With roughly 100 million global active users, Roblox understands that its success relies on healthy and scalable infrastructure. And that means having a healthy and scalable observability solution.

Over the past two years, the Roblox team has made significant changes to its observability platform – including telemetry metrics, logging, and tracing – resulting in memorable migration stories, some hard-earned lessons, and a great vision for the future. Join Director of Engineering Xiaofeng Han and Principal Engineer Ying Dai as they cover the journey of evolving observability and engineering practices at Roblox, collaborating with Grafana Labs while adopting Grafana for visualizing metrics and logs and Grafana Tempo for traces, and changing the culture at Roblox for the better.

Xiaofeng Han

Xiaofeng Han

Director of Engineering at Roblox

Xiaofeng Han is currently the head of observability at Roblox. He leads a team of 20+ engineers to work on a wide range of monitoring, alerting, and debugging infrastructures. He is very passionate about bringing intelligence into the observability domain to deliver the full potential and insights of the observability data. Before Roblox, Xiaofeng had been working with Google for 10 years where he led the tools and infrastructure teams to support Google SearchAds org.
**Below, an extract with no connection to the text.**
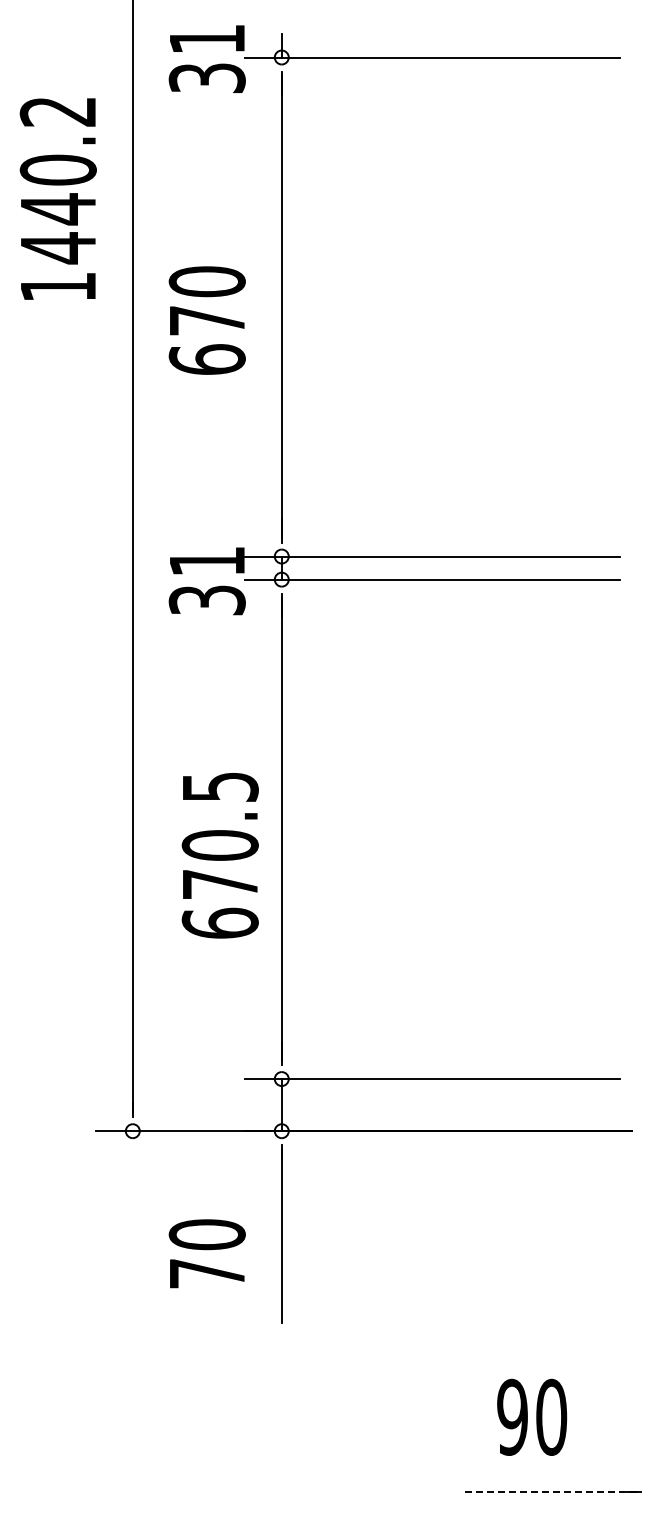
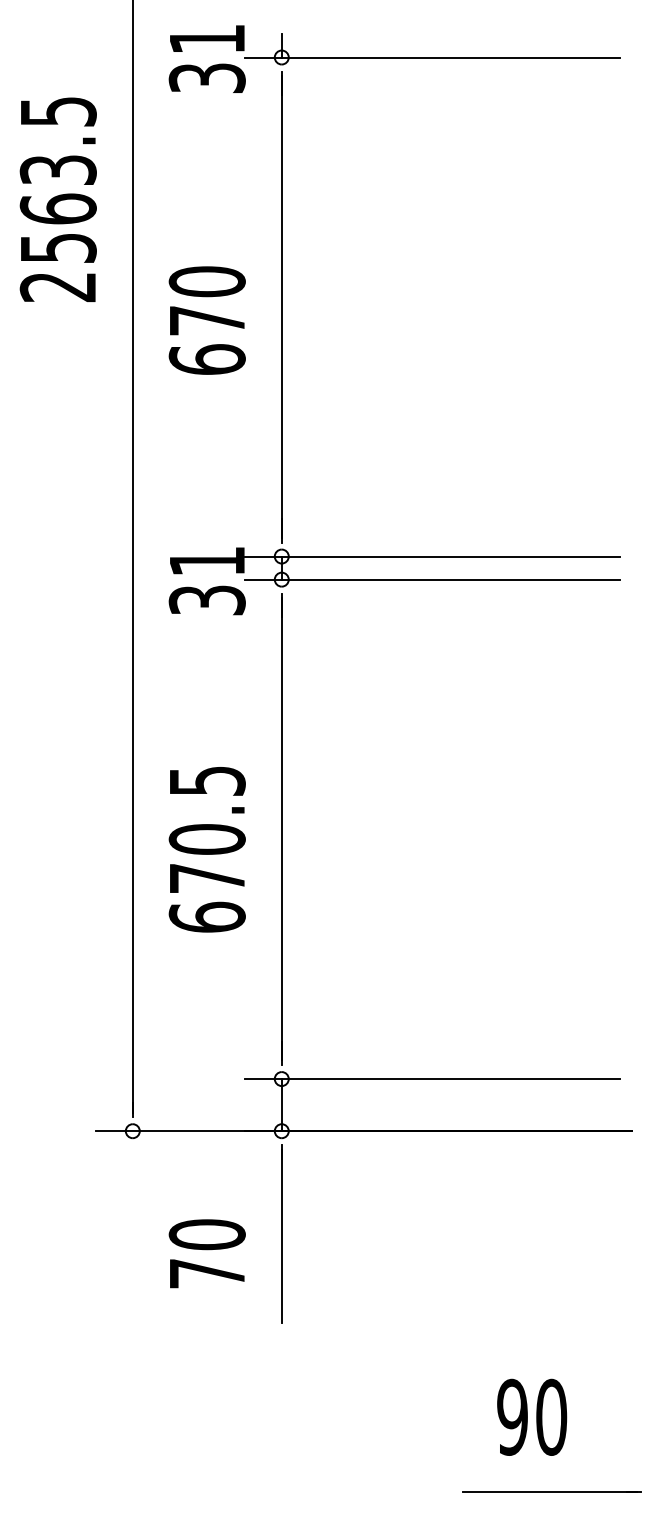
text at (57, 199): 1440.2 -> 2563.5
text at (219, 855) position: (219, 855) -> (206, 849)
line at (549, 1491): dashed -> solid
Xiaofeng obtained his Ph.D. degree from the University of Delaware in Computer Science. He authored and co-authored more than 10 highly referenced research papers on engineer efficiency and optimization in wireless networks. Xiaofeng is currently living in San Jose with his wife and 14-year old son Grant. He enjoyed various outdoor events and building robots with his son.

Ying Dai

Ying Dai

Principal Engineer at Roblox

Ying Dai is currently a principal engineer at Roblox leading the Telemetry team, with the mission of building a unified telemetry platform for all Robloxians that is scalable, secure, easy to use, and provides actionable insights into how we are operating.